Harry tenta de la prendre dans ses bras, mais elle se débattit. Ils se firent face comme deux lutteurs. Birgitta avait l’air d’être dans une sorte de transe : son regard était brillant et débordait de haine, et sa bouche tremblait de rage. Harry se dit que si elle avait eu un moyen de le supprimer, elle l’aurait fait sans hésiter un seul instant.
« Birgitta, je…
– Continue à boire et crèves-en, sors de ma vie ! » Elle tourna les talons et partit en trombe. Les murs tremblèrent lorsque la porte claqua derechef.
Le téléphone sonna. C’était la réception. « Que se passe-t-il, M. Holy ? La cliente qui occupe la chambre voisine de la vôtre a appelé, et… »
Harry raccrocha. Une rage soudaine s’empara de lui, et il chercha du regard quelque chose à détruire. Il arracha la bouteille de whisky qui était sur la table et s’apprêtait à la lancer contre le mur, mais il changea d’avis au tout dernier moment.
Un entraînement de toute une vie en matière de self-control, se dit-il avant de dévisser le bouchon et de porter la bouteille à ses lèvres.
Des clés jouèrent dans une serrure, et Harry s’éveilla lorsque la porte s’ouvrit.
« Ne faites pas la chambre maintenant, revenez plus tard, s’il vous plaît ! cria Harry, le nez dans l’oreiller.

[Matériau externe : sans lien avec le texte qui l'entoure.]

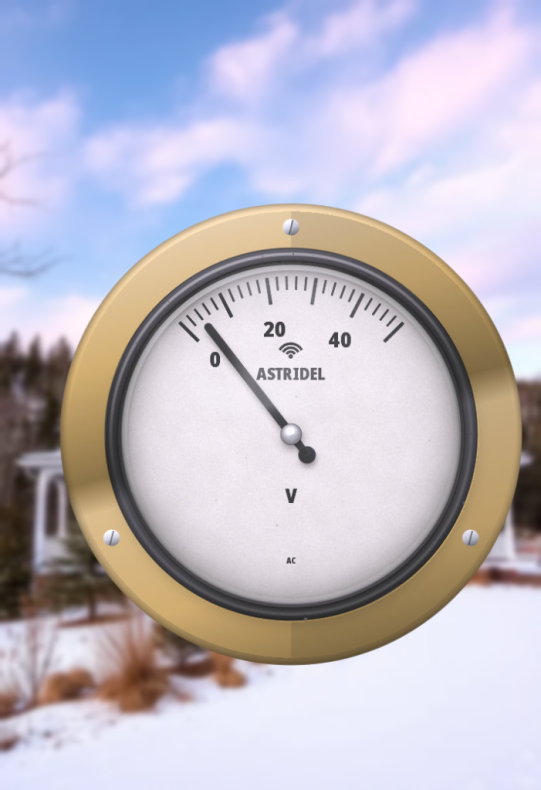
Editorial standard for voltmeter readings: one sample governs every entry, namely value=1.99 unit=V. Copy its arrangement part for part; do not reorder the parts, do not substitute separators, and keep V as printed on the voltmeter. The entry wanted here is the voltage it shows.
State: value=4 unit=V
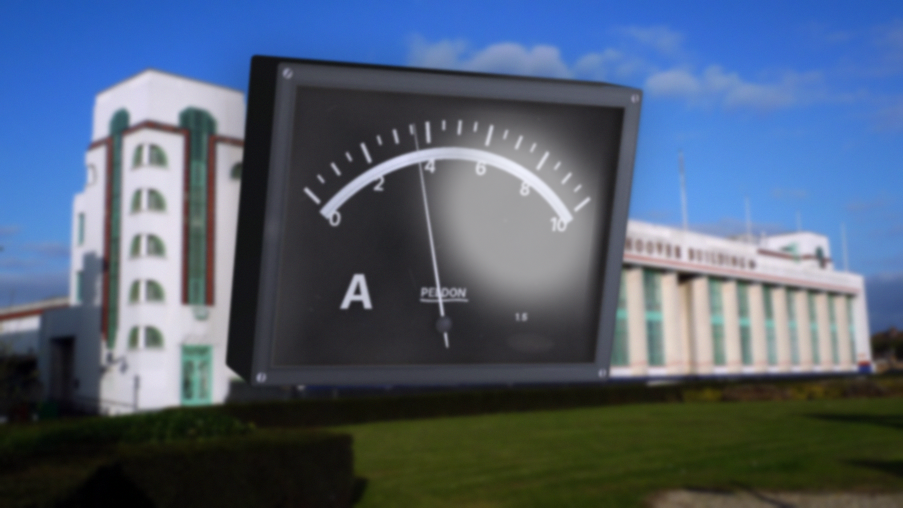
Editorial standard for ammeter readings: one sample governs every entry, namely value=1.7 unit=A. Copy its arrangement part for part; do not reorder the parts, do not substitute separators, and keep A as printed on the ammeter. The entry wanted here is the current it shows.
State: value=3.5 unit=A
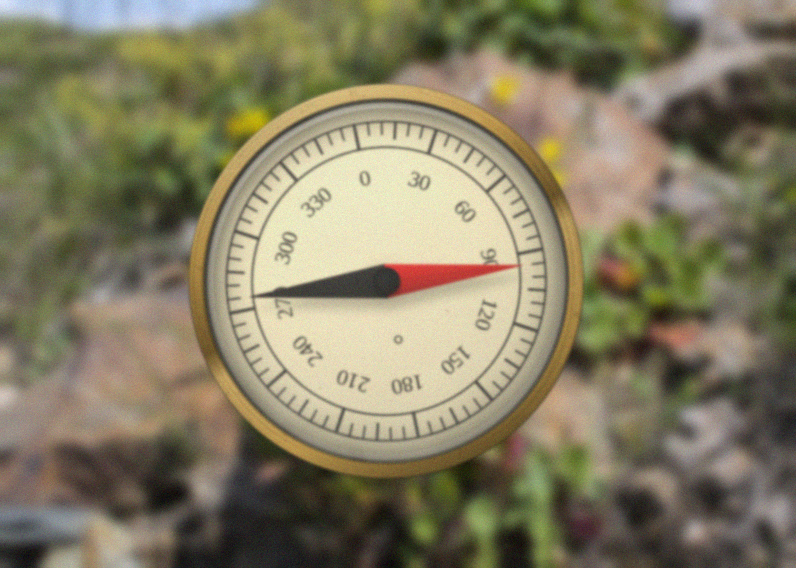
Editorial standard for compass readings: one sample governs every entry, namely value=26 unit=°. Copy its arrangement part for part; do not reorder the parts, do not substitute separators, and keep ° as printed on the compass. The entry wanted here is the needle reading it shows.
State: value=95 unit=°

– M. Holy, je représente la direction de l’hôtel. » Harry se retourna. Deux personnes en costume étaient entrées. Elles se tenaient à distance respectable du lit, mais leur détermination ne faisait aucun doute. Harry reconnut en l’une des deux le réceptionniste de la veille au soir. L’autre poursuivit :
« Vous avez enfreint le règlement intérieur de l’hôtel, et j’ai le regret de vous faire savoir que nous sommes dans l’obligation de vous demander de régler votre note et de quitter l’hôtel dans les plus brefs délais, M. Holy.
– Le règlement intérieur ? » Harry sentit qu’il n’allait pas tarder à vomir.
Le costume se racla la gorge.
« Vous êtes monté avec une femme que nous soupçonnons être… eh, bien, une prostituée. De plus, vous avez réveillé par votre tapage une bonne partie de l’étage au beau milieu de la nuit. Nous sommes dans un hôtel respectable, et nous avons l’obligation de nous protéger contre ce genre de choses, comme vous le comprenez certainement, M. Holy. »
Harry grogna une réponse et leur tourna le dos.
« Pas de problème, Messieurs-les-représentants-de-la-direction-de-l’hôtel. De toute façon, c’est aujourd’hui que je mets les bouts. Laissez-moi juste dormir tranquille jusqu’à ce que je libère la chambre.
– Vous devriez déjà avoir libéré la chambre, M. Holy », dit le réceptionniste.
Harry plissa les yeux vers sa montre. Il était deux heures et quart.
« Nous avons essayé de vous réveiller.
– Mon avion… » dit Harry en essayant de tirer ses jambes du lit. Il réussit au terme de deux tentatives à retrouver la terre ferme, et se leva. Il avait oublié qu’il était nu, et le réceptionniste et son supérieur reculèrent, effrayés. La pièce se mit à tourner, le plafond effectua quelques révolutions, et il dut se rasseoir sur le bord du lit. C’est alors qu’il vomit.